Regulator urged to decontrol Net TV
By Li Weitao
Updated: 2007-06-06 07:07

China Telecom and China Netcom yesterday called for the deregulation of the IPTV (Internet Protocol TV) market, which could give a major boost to the broadband Internet business of these two fixed-line carriers.

"There is an ongoing worldwide deregulation trend in IPTV. However, it's not happening in China," said Wei Leping, China Telecom's chief engineer.

Wei complained that regulators so far allow China Telecom offer IPTV commercial services in only six cities, preventing it from reaching millions of potential customers across the country.

Speaking on the sidelines of the Broadband World Forum Asia 2007, which opened in Beijing yesterday, China Netcom Chairman Zhang Chunjiang said he hopes to offer IPTV services "in every city in China", but this can only happen when the government gives the green light.

An IPTV booth at a Shanghai exhibition. Jing Wei

China Telecom and China Netcom have both built trial IPTV networks in a number of cities, but are unable to sign up commercial users without getting the nod from regulators.

The two firms hope that IPTV can provide them with a major source of broadband revenue, but broadcasting authorities are concerned that IPTV could hurt cable TV operators.

In December 2005, the broadcasting authorities in Quanzhou, in East China's Fujian Province, ordered the closure of an IPTV service jointly run by China Telecom and Shanghai Media Group (SMG), despite the fact that SMG had been granted a license to operate the service by the State Administration of Radio, Film and Television.

Wei said he expected to see the further "convergence" of telephone, Internet and cable TV networks.

But this convergence has sparked conflicts of interest between broadcasting and telecoms groups, which has also delayed the introduction of China's telecoms law.

The law, drafting of which started in the 1980s, is expected to offer a regulatory framework for network convergence.
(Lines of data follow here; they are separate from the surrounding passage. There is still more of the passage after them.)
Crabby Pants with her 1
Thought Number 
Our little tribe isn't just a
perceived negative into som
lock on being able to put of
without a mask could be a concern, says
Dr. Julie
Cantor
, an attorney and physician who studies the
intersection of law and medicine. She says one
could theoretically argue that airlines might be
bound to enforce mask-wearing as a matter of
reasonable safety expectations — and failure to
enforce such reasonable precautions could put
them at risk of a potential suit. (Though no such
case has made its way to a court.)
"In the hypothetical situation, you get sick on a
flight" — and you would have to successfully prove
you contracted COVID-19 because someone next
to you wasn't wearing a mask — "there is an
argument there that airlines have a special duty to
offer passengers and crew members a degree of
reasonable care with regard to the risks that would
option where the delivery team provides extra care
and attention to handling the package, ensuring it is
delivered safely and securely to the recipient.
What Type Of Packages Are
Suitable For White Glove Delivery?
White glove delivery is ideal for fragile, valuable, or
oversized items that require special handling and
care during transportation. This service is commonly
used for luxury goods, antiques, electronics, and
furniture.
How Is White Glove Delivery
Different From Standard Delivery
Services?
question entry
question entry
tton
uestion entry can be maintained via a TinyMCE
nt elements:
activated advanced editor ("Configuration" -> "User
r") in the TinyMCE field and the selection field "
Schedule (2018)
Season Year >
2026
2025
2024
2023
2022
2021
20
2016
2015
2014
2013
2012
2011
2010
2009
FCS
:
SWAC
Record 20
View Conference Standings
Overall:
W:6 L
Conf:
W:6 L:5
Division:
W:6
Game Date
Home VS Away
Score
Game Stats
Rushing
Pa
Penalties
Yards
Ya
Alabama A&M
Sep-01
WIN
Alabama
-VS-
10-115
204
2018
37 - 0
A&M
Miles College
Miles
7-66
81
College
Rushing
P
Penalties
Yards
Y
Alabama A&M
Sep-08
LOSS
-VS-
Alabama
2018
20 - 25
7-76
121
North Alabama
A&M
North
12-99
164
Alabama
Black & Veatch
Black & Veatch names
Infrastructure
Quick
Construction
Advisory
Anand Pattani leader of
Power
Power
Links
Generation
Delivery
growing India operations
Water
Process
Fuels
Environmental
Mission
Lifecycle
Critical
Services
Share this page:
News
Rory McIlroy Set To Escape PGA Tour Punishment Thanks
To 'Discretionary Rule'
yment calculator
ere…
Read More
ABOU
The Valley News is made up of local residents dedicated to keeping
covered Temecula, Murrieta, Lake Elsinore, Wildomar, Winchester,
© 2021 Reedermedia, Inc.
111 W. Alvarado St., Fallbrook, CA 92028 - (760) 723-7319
Industry observers do not expect the law to be passed before March next year.

"The overlapping responsibilities and different goals of broadcasting regulators and communications regulators have restricted" the development of Triple TV, said Wu Hequan, vice-president of the Chinese Academy of Engineering.

Triple TV is an industry term describing the ability to offer voice, data and video across fixed and mobile telephone networks, Internet networks and cable TV networks.

China Telecom has 210,000 IPTV subscribers with 150,000 in Shanghai. China Netcom has more than 140,000 users.

Market research firm In-Stat predicts that China will have about 4.5 million IPTV subscribers by 2008.